Muttersöhnchens brauner Trieb



Glasig sind sie mit leblosem Blick,
vernagelte Köpfe im Schweinchengenick.
Augen so trüb wie sonst nur Tassen,
die fehlen im Schrank bei Vielen in Massen.
Im Oberstübchen das Hirn so krank,
die Stiefel wie Babypopos so blank.
Hosen mistbraun genau wie das Hemd,
der Kampf,  den sie wollen um Jahre verpennt.
Mit 16 neu von den Vätern entfacht,
die Glut in der Asche zu Feuer gemacht.
Und fühlen sich riesig die Protze aus Fleisch,
gestählte Muskeln,  der Milchbart so weich.

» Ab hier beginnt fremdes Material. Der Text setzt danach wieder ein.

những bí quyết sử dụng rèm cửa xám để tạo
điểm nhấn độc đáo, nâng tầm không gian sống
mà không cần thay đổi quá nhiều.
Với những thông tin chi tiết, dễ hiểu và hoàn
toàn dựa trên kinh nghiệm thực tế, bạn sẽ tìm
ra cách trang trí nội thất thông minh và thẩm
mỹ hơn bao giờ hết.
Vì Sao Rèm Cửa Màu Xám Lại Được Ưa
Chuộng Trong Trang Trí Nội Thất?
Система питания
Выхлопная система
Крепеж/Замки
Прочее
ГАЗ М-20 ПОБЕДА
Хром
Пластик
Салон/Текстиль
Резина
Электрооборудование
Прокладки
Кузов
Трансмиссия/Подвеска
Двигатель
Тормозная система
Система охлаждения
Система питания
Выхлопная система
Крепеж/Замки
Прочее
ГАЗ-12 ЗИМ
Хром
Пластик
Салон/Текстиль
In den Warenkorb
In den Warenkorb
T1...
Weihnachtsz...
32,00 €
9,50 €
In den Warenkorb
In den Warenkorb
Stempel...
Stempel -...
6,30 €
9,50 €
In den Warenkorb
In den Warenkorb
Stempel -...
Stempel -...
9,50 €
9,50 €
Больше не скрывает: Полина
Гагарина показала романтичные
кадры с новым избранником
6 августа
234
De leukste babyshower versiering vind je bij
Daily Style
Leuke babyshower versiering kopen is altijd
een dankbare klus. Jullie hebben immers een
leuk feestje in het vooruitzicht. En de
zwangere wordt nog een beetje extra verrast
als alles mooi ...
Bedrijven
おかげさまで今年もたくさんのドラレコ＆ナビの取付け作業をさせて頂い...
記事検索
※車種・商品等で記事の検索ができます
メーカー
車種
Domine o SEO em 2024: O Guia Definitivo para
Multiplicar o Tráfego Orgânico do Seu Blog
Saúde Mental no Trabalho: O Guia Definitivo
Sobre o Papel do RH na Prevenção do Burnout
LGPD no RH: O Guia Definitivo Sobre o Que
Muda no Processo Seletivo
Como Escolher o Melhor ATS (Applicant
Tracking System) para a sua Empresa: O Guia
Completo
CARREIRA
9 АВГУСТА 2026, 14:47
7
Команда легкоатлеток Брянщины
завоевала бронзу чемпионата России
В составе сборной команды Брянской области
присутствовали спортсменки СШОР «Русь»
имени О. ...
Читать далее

Stark wie die Stiere mit Stangen aus Eisen,
Kerle, die schon in der Jugend vergreisen.
Sie reißen das Maul auf und spucken Gift,
die Galle spritzt ihnen aus dem Gesicht.
Sie leisten Gehorsam dem Dümmsten blind,
und machen nicht halt vor Ausländers Kind.
Marschieren  wie bei der Bundeswehr,
das Gebrüll dieser Tiere sucht nach Gehör.
Terrorisieren und prügeln mit Latten,
kommen des nachts fast so wie die Ratten.
Zusammengerottet in wilden Horden,
schrecken sie auch nicht zurück vor Morden.


Zu Haus stelln die Füße sie unter den Tisch
und essen bei Mutter am Freitag brav Fisch.
Die Söhnchen können kein Wässerchen trüben
und doch ganz frech ins Gesicht ihr lügen.
Sie werfen Steine auf alles was fremd
und sind bei ner Nutte doch völlig verklemmt.
Sie polieren die Glatze mit sanftem Griff
Und saufen das Bier nur am Stammestisch,
mit Artgenossen meist unter der Fahne,
die runterhängt wie Schwanz ohne Sahne.
He Mutter, nun schau mal dein Söhnchen dir an
Und prüfe was es heut wirklich getan, -


er hat sich verändert, der niedliche Kleine
und bricht, falls es sein muss auch dir noch die Beine!